Severity of Cytokine Release Syndrome Influences Outcome After Axicabtagene Ciloleucel for Large B cell Lymphoma: Results from the US Lymphoma CAR-T Consortium.

Abstract

The majority of patients with large B-cell lymphoma treated with axicabtagene ciloleucel (axi-cel), an anti-CD19 chimeric antigen receptor (CAR) T-cell therapy, develop cytokine release syndrome (CRS).
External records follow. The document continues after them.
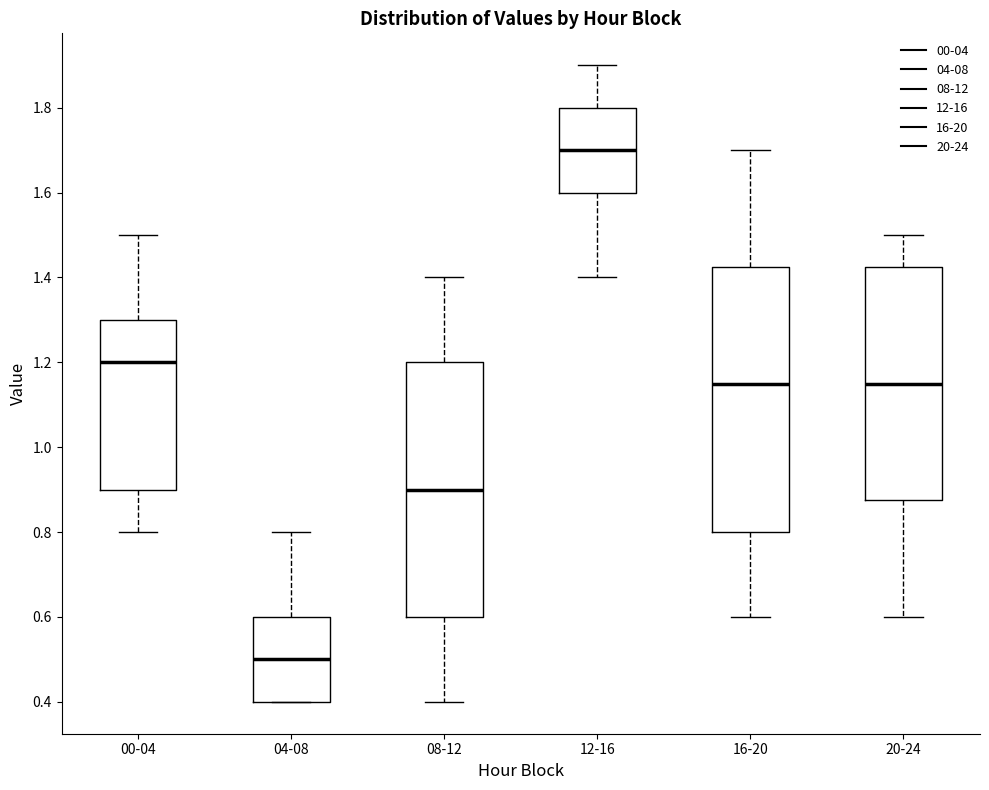

Reading left to right, read every box against the y-axis: the position of its median line, the range the box covers, and the ends of its whiskers. The values are not printed on the chart, so give them approximately, as read against the axis.

00-04: median 1.20, box 0.90 to 1.30, whiskers 0.80 to 1.50
04-08: median 0.50, box 0.40 to 0.60, whiskers 0.40 to 0.80
08-12: median 0.90, box 0.60 to 1.20, whiskers 0.40 to 1.40
12-16: median 1.70, box 1.60 to 1.80, whiskers 1.40 to 1.90
16-20: median 1.16, box 0.80 to 1.42, whiskers 0.60 to 1.70
20-24: median 1.16, box 0.88 to 1.42, whiskers 0.60 to 1.50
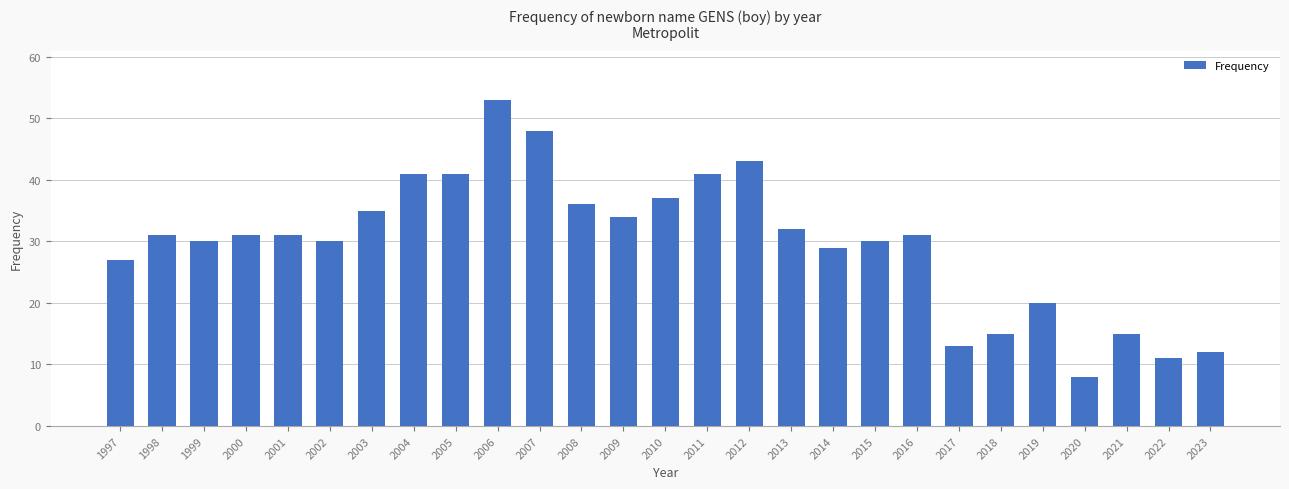

What is the minimum value shown in the chart?

8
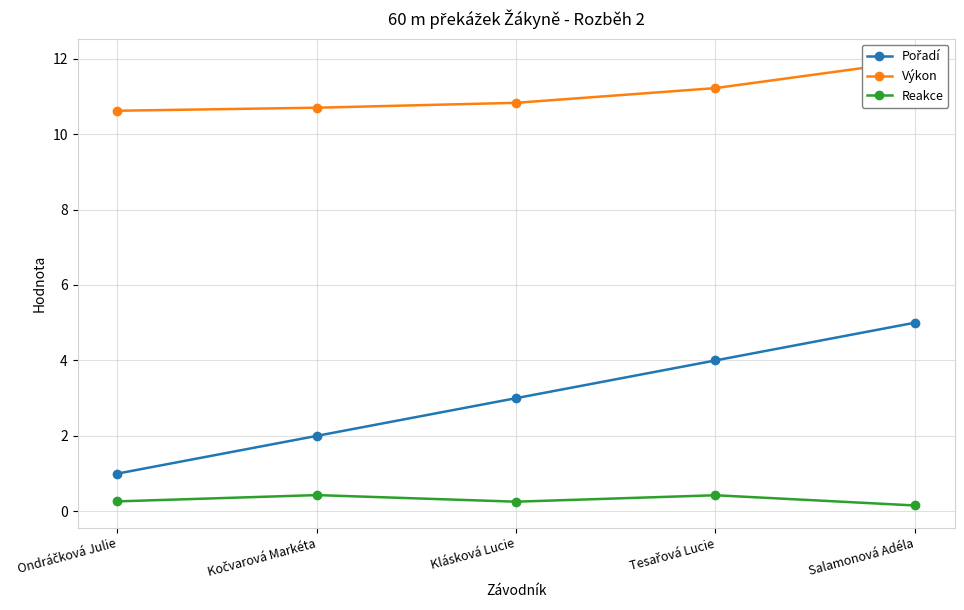

Which series has the widest spread of values?

Pořadí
Whether the lack of development of CRS with axi-cel is associated with inferior lymphoma outcomes is unknown. Additionally, relationship between CRS grade and lymphoma outcome is not well established. The US Lymphoma CAR T Consortium includes seventeen US academic centers that contribute data independently of manufacturers. We analyzed the modified intent-to-treat population of 275 patients receiving axi-cel in two different ways: 1) Two group analysis comparing no CRS with any grade CRS; 2) Three group analysis comparing grade 0 CRS with grade 1 to 2 CRS, and grade 3-5 CRS. In this large multi-center observational cohort of 275 patients receiving axi-cel, 9% (n = 24) did not develop CRS, 84% (n = 232) developed grade 1-2 CRS, and 7% (n = 19) developed grade 3 to 5 CRS. Patients without CRS, compared with those having any grade CRS, had similar overall response rates (ORR), lower complete response (CR) rates and inferior progression free survival (PFS) with no statistically significant difference in overall survival (OS). Patients experiencing grade 1 to 2 CRS had superior CR rate and PFS, as compared to those without CRS or with grade 3 to 5 CRS. Grade 3 to 5 CRS was associated with a worse OS. Overall, durable responses were seen in patients that did not develop CRS, however grade 1 to 2 CRS was associated with better outcomes while those with grade 3 to 5 experienced the worse outcomes.